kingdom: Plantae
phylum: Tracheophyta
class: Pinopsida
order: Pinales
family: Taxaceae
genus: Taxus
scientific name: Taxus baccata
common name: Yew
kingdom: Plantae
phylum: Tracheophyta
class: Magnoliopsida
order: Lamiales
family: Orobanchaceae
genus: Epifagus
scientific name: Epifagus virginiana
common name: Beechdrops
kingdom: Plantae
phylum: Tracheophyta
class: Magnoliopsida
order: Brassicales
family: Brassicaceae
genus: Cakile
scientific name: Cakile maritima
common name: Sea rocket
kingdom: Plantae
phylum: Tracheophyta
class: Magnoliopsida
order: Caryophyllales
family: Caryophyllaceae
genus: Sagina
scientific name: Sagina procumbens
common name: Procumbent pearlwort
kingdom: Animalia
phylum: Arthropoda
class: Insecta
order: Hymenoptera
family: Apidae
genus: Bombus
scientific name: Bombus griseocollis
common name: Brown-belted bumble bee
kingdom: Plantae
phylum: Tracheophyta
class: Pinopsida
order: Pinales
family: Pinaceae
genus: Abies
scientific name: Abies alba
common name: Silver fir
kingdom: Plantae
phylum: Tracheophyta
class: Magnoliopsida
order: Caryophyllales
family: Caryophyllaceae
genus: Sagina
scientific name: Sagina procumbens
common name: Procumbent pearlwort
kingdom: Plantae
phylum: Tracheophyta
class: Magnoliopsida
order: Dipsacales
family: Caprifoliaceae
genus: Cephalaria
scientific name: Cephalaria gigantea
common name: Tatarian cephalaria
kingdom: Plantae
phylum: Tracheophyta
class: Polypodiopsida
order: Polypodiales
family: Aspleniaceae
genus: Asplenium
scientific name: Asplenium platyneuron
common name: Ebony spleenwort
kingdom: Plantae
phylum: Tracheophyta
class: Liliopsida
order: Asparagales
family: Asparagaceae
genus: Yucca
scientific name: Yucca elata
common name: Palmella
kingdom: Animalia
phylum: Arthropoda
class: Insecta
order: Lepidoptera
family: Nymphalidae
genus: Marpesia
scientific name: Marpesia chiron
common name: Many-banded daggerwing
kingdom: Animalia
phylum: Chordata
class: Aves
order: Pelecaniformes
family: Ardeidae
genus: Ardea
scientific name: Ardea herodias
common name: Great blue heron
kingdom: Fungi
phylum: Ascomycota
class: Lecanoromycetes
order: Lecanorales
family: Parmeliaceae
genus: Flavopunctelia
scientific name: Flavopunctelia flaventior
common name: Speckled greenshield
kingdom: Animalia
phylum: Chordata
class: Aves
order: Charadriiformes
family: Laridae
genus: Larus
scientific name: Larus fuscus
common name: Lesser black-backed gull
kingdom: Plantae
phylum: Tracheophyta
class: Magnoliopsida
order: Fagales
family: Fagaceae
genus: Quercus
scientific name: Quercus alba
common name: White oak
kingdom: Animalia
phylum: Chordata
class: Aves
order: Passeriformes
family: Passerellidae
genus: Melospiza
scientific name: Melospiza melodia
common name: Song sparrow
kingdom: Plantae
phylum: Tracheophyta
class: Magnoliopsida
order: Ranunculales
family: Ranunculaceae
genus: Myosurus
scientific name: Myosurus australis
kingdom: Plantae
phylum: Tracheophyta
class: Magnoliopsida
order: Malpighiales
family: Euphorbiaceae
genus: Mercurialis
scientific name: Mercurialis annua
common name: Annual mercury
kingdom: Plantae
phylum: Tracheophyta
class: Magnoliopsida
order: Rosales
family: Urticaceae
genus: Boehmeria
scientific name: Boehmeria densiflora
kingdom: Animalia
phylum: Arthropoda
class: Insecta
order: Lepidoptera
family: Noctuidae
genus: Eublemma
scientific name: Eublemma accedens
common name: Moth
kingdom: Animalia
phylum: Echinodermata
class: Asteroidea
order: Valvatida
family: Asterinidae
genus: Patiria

WHAT YOU NEED TO DO
Transcribe every line of the items above word for word, keeping the original order.

RESPONSE FOR THIS EXERCISE
kingdom: Plantae
phylum: Tracheophyta
class: Pinopsida
order: Pinales
family: Taxaceae
genus: Taxus
scientific name: Taxus baccata
common name: Yew
kingdom: Plantae
phylum: Tracheophyta
class: Magnoliopsida
order: Lamiales
family: Orobanchaceae
genus: Epifagus
scientific name: Epifagus virginiana
common name: Beechdrops
kingdom: Plantae
phylum: Tracheophyta
class: Magnoliopsida
order: Brassicales
family: Brassicaceae
genus: Cakile
scientific name: Cakile maritima
common name: Sea rocket
kingdom: Plantae
phylum: Tracheophyta
class: Magnoliopsida
order: Caryophyllales
family: Caryophyllaceae
genus: Sagina
scientific name: Sagina procumbens
common name: Procumbent pearlwort
kingdom: Animalia
phylum: Arthropoda
class: Insecta
order: Hymenoptera
family: Apidae
genus: Bombus
scientific name: Bombus griseocollis
common name: Brown-belted bumble bee
kingdom: Plantae
phylum: Tracheophyta
class: Pinopsida
order: Pinales
family: Pinaceae
genus: Abies
scientific name: Abies alba
common name: Silver fir
kingdom: Plantae
phylum: Tracheophyta
class: Magnoliopsida
order: Caryophyllales
family: Caryophyllaceae
genus: Sagina
scientific name: Sagina procumbens
common name: Procumbent pearlwort
kingdom: Plantae
phylum: Tracheophyta
class: Magnoliopsida
order: Dipsacales
family: Caprifoliaceae
genus: Cephalaria
scientific name: Cephalaria gigantea
common name: Tatarian cephalaria
kingdom: Plantae
phylum: Tracheophyta
class: Polypodiopsida
order: Polypodiales
family: Aspleniaceae
genus: Asplenium
scientific name: Asplenium platyneuron
common name: Ebony spleenwort
kingdom: Plantae
phylum: Tracheophyta
class: Liliopsida
order: Asparagales
family: Asparagaceae
genus: Yucca
scientific name: Yucca elata
common name: Palmella
kingdom: Animalia
phylum: Arthropoda
class: Insecta
order: Lepidoptera
family: Nymphalidae
genus: Marpesia
scientific name: Marpesia chiron
common name: Many-banded daggerwing
kingdom: Animalia
phylum: Chordata
class: Aves
order: Pelecaniformes
family: Ardeidae
genus: Ardea
scientific name: Ardea herodias
common name: Great blue heron
kingdom: Fungi
phylum: Ascomycota
class: Lecanoromycetes
order: Lecanorales
family: Parmeliaceae
genus: Flavopunctelia
scientific name: Flavopunctelia flaventior
common name: Speckled greenshield
kingdom: Animalia
phylum: Chordata
class: Aves
order: Charadriiformes
family: Laridae
genus: Larus
scientific name: Larus fuscus
common name: Lesser black-backed gull
kingdom: Plantae
phylum: Tracheophyta
class: Magnoliopsida
order: Fagales
family: Fagaceae
genus: Quercus
scientific name: Quercus alba
common name: White oak
kingdom: Animalia
phylum: Chordata
class: Aves
order: Passeriformes
family: Passerellidae
genus: Melospiza
scientific name: Melospiza melodia
common name: Song sparrow
kingdom: Plantae
phylum: Tracheophyta
class: Magnoliopsida
order: Ranunculales
family: Ranunculaceae
genus: Myosurus
scientific name: Myosurus australis
kingdom: Plantae
phylum: Tracheophyta
class: Magnoliopsida
order: Malpighiales
family: Euphorbiaceae
genus: Mercurialis
scientific name: Mercurialis annua
common name: Annual mercury
kingdom: Plantae
phylum: Tracheophyta
class: Magnoliopsida
order: Rosales
family: Urticaceae
genus: Boehmeria
scientific name: Boehmeria densiflora
kingdom: Animalia
phylum: Arthropoda
class: Insecta
order: Lepidoptera
family: Noctuidae
genus: Eublemma
scientific name: Eublemma accedens
common name: Moth
kingdom: Animalia
phylum: Echinodermata
class: Asteroidea
order: Valvatida
family: Asterinidae
genus: Patiria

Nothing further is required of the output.